HANOI -- Three variety shops that opened in central Hanoi in mid-September have signs that might look familiar to many consumers around the world: two red squares containing Japanese characters and Latin alphabet letters in white.
One could be forgiven for believing they were genuine outlets of the popular Japanese clothing store Uniqlo. Inside, however, they resemble more of a cross between lifestyle retailer Muji and a dollar store.
Though they have an undeniably Japanese look, with everything from the signs on the shelves to the price tags written in Japanese, almost all the products are made in China.
This may be a well-executed marketing strategy; many Vietnamese have a certain fondness for Japan. But it is somewhat misleading.
According to the explanation written on the back of the products, the store, called Miniso, is run by its namesake company based in Tokyo's upmarket Ginza shopping district. The company operates around 80 stores, mainly in China. The Hanoi outlets are the first in Vietnam.

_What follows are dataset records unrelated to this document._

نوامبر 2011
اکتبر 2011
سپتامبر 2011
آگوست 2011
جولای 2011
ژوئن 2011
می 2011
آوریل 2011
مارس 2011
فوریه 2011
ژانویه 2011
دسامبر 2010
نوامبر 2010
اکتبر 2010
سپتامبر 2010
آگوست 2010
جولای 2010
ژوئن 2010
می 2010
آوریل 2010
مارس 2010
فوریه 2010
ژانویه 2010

When asked if Miniso is a Chinese company, a 28-year-old clerk at one of the Vietnam stores said, as though reading from a manual, that it is produced by a Japanese company and the goods are made in China. If Miniso is Chinese, so is an iPhone, the clerk added.

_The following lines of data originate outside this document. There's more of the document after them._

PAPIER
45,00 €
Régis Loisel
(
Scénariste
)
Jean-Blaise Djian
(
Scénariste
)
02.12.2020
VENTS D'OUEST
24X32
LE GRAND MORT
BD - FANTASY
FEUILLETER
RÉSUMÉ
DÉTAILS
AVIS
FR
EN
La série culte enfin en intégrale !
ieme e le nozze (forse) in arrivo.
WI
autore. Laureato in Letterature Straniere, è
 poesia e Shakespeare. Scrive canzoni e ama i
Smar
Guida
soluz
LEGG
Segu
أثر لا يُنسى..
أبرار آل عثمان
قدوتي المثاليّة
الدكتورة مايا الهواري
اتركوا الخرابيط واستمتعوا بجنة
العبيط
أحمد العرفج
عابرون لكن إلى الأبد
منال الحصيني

The lineup of goods, food, cosmetics and stationery could be the same as in any dollar store, yet the packaging resembles what you would find in Muji or Uniqlo. Their prices are not cheap, considering the country's average standard of living. A bottle of lotion sells for 130,000 dong ($5.82).
South Korean camouflage also appears to be in vogue. In early September, another variety store chain opened up in Hanoi and Ho Chi Minh City. The shop, called ilahui, sells goods with labels written in Hangul but, again, they are almost entirely made in China. The shops are packed with young women keen on "fashionable" South Korean goods they have been exposed to by popular TV dramas from the country.
Stores in Vietnam are flooded with Chinese goods. Many are of questionable quality and numerous problems have been reported, such as food poisoning and a faulty battery exploding. Strained Vietnam-China relations in recent years may also have contributed mistrust of Chinese products.
It appears a little creative rebranding can go a long way to keeping sales figures up.